INSERT INTO users (`username`,`password`) VALUES ('$uname','$pword')
I am very new to PHP and Mysql. I have made a registeration form but the values being inputted are not being saved in my database. I don't know why. I am connected to the database. Could anyone give me some insight? By the way, I know you are going to say "Mysql" is deprecated. But I am just starting out and learning how all of this works. As soon as I have a thorough understanding of the processes I am going to change my code to Mysqli...
<?php
//form data
$submit = strip_tags($_POST['submit']);
$fname = strip_tags($_POST['fname']);
$lname = strip_tags($_POST['lname']);
$usernamereg = strip_tags($_POST['usernamereg']);
$passwordreg = strip_tags($_POST['passwordreg']);
$email = strip_tags($_POST['email']);
$emailcheck = strip_tags($_POST['emailcheck']);
$date = date("Y-m-d");
if($submit)
{
//check for existence
if($fname&&$lname&&$usernamereg&&$passwordreg&&$email&&$emailcheck)
{
//encrypt password
$password = md5($passwordreg);
if(strlen($usernamereg)>25)
{
echo "Username must be 25 characters or less.";
}
else
{
//checks password length
if(strlen($passwordreg)<6)
{
echo "Passwords must be atleast 6 characters long";
}
else
{
if($email!=$emailcheck)
{
echo "emails to not match";
}
else
{
//open database
$connect = mysql_connect("localhost","root","clandestine");
mysql_select_db("user_db"); //selects database
$queryreg = mysql_query("INSERT INTO users VALUES('','$date','$fname','$lname','$usernamereg','$passwordreg','$email','$emailcheck'");
echo "You have been registered!";
}
}
}
}
else
echo "Please fill in <b>all</b> fields!";
Try assigning the columns in the INSERT query.
$queryreg = mysql_query("INSERT INTO users (`randomField`, `date`, `first_name`, `last_name`, `username`, `password`, `email`, `email_check`) VALUES ('','$date','$fname','$lname','$usernamereg','$passwordreg','$email','$emailcheck'");
What is the first column supposed to be?
Have you done any sanity checking? (ie, printing test data to the screen at certain points in the code to make sure your IF statements are evaluating to true?

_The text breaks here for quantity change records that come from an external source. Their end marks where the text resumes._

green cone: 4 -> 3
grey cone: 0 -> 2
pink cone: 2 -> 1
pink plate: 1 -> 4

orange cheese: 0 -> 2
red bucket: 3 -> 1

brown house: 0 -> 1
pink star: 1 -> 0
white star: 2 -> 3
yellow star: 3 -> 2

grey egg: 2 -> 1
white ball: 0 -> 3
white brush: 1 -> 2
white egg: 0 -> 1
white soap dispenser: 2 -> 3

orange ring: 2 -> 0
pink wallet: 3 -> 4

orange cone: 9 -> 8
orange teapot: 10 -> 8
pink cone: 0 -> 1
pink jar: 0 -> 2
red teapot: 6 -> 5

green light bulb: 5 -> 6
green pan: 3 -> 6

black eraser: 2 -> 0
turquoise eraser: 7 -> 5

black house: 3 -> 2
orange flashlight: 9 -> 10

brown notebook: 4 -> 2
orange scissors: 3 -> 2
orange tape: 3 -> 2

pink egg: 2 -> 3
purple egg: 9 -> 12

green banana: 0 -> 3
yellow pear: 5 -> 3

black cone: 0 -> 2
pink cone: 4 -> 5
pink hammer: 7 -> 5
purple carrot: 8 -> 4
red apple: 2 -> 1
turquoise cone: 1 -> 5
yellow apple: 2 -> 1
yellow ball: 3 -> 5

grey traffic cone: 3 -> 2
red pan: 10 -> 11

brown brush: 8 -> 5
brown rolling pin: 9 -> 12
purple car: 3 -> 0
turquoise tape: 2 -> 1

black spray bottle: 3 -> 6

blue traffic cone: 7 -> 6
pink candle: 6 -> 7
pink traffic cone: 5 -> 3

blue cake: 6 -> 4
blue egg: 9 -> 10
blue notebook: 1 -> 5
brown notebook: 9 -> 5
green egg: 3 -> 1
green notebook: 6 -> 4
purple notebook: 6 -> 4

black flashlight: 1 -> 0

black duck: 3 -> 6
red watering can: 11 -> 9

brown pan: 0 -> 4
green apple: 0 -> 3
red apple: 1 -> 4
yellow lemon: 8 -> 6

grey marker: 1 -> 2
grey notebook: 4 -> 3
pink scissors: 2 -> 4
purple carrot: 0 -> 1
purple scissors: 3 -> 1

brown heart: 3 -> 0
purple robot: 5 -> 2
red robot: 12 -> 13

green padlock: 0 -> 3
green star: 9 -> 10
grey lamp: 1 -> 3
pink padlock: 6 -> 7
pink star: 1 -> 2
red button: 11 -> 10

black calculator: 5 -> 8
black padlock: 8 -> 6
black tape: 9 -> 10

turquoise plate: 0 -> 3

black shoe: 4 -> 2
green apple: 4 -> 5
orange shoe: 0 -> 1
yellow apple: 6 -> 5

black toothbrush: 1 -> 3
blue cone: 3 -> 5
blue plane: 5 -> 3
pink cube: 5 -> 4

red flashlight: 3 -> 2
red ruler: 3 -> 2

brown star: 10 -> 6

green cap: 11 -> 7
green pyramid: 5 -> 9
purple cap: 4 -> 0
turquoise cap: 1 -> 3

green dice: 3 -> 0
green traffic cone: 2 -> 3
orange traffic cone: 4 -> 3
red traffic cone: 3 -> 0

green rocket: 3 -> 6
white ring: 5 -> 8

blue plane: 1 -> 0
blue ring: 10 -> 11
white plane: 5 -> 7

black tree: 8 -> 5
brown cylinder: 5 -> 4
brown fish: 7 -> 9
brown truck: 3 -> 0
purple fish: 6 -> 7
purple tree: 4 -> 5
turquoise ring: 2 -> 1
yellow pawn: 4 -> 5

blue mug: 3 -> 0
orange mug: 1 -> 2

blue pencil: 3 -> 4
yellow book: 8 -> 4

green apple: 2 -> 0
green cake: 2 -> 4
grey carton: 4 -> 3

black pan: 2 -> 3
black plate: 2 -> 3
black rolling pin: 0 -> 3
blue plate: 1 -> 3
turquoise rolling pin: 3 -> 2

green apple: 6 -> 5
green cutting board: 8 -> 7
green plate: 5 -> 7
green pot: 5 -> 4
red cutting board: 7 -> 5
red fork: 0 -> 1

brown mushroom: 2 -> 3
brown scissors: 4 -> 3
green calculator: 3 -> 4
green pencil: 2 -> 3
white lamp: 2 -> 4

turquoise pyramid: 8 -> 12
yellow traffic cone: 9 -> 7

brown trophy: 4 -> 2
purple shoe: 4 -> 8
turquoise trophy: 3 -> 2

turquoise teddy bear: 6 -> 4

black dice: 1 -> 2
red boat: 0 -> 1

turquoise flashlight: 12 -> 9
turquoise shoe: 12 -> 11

Additionally, try saving your INSERT query as a variable string:
$query = "INSERT INTO.............";
and then printing it to the screen. Copy and paste that query into PHPMyAdmin (if you have access to it) and see if there are any errors with your statement. PMA will tell you what errors there are, if any.
EDIT: Also, please don't ever MD5 a password or other highly sensitive data. Use a secure algorithm and salt the password. If you're unsure of what this all means:
refer to this link
What do you get if you do:
$query = "INSERT INTO users
(date, first_name, last_name, username, password, email, email_check)
VALUES
('$date','$fname','$lname','$usernamereg','$passwordreg','$email','$emailcheck')";
mysql_query($query)or die('Error: <br />'.$query.'<br />'.mysql_error());
Note the removal of the backticks was just to simplify the code. It's correct to leave them in but with no spaces etc in your column names it should work anyway. Oh, and this is NOT good practice for production, of course. Just really clear debug.